The Precision Medicine Program Team Computational Biology Program (PPM2) has been working closely with AusBioCommons by leading a flagship research project that will integrate RNAseq data from Australian patients with that from 1000 patients from the United States.

As part of the AusBioCommons collaboration, the computational biology team team hosted as series of workshops in early February at the Children’s Cancer Institute, to provide training on the use of the Australian CAVATICA platform and the development of genomic analysis applications. The workshop included Dr Allison Heath, the Director of Data Technology and Innovation and two engineers from the US based CAVATICA platform. A webinar was delivered from the workshop to showcase the potential of the platform to Australian users.

This exciting partnership will see the establishment of the Australian Bioinformatics Commons Paediatric Pathfinder Project enabling data sharing between Australian and American researchers. The first project will see RNA-Seq brain-tumour data from the ZERO cancer program (Aus) merge with the Children’s Brian Tumour Tissue Consortium (USA) to identify novel brain tumour subtypes.

The early outcomes of this project have been substantially reduced analysis costs, international knowledge sharing and collaboration. Importantly, AusBioCommons may become the preferred way to enable sharing of large-data precision medicine data generated by projects across the Luminesce Alliance, including the Cancer Predisposition Screening Program (PPM3).


The INFORM2 Clinical Trial opens in Australia

The INFORM2 Trial has officially opened in Australia.
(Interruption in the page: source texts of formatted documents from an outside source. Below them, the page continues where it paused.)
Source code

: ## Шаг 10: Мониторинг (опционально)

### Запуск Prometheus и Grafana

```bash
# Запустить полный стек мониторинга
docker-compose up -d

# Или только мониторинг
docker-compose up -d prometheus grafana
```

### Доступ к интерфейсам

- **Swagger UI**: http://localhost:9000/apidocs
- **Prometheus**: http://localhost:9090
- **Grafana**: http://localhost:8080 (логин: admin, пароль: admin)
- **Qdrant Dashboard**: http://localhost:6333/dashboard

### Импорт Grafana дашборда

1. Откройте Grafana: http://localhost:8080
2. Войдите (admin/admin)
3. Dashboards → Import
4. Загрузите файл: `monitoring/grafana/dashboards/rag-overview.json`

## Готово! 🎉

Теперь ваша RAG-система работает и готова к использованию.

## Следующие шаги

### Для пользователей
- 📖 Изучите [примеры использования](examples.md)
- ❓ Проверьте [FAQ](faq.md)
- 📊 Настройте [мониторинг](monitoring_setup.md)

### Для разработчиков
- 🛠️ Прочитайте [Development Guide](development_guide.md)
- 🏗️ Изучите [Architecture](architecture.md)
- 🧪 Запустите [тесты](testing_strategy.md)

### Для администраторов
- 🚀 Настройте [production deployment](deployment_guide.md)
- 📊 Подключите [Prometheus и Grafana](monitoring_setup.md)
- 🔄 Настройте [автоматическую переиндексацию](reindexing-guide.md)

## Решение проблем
This trial is an exploratory multinational phase I/II combination study of Nivolumab and Entinostat in children and adolescents with brain cancer.  The trial aims to increase survival rates with the use of these two immunotherapy agents.

This is an international trial lead by the Hopp Children’s Cancer Center Heidelberg, Germany and The Perth Children’s Hospital is the first Australian site to open for recruitment. The Sydney Children’s Hospital and the Royal Children’s Hospital Melbourne will follow shortly and will join other centres in Germany, The Netherlands, Sweden, and France.

NSW Health has provided Luminesce Alliance partners, the Sydney Children’s Hospitals Network (SCHN) and the Children’s Cancer Institute (CCI) $1 million over four years  to support this trial and as a means of  demonstrating that NSW has the capacity and capability undertake international clinical trials of this calibre and clinical potential. The Lead Investigator is Associate Professor David Ziegler.


Rare Diseases Functional Genomics

The Rare Diseases Functional Genomics (RDFG) program is a joint endeavour of Kids Research, Sydney Children’s Hospital Network and Children’s Medical Research Institute. The RDFG program aims to empower the diagnosis and treatment of genetic disorders, including the rare and difficult to diagnose and to discover how genetic variants contribute to disease, with the ultimate goal of early curative treatment or disease prevention.

The RDFG program provides support to reach a molecular diagnosis of a genetic disorder by undertaking functional studies of variants of uncertain significance and triage of cases of significant clinical and scientific interest for in-depth functional genomics investigation.

The RDFG laboratory can perform studies such as Western blotting, immunocytochemistry, mRNA analysis and cell-based assays to determine pathogenicity of variants. For genes where the functional studies are beyond the scope of the RDFG laboratory, assistance may be sought from expert researchers, or the Stem Cell & Organoid Facility and related services at CMRI.

The RDFG team is proudly supported by Luminesce Alliance with the support of NSW Government to coordinate and integrate paediatric research.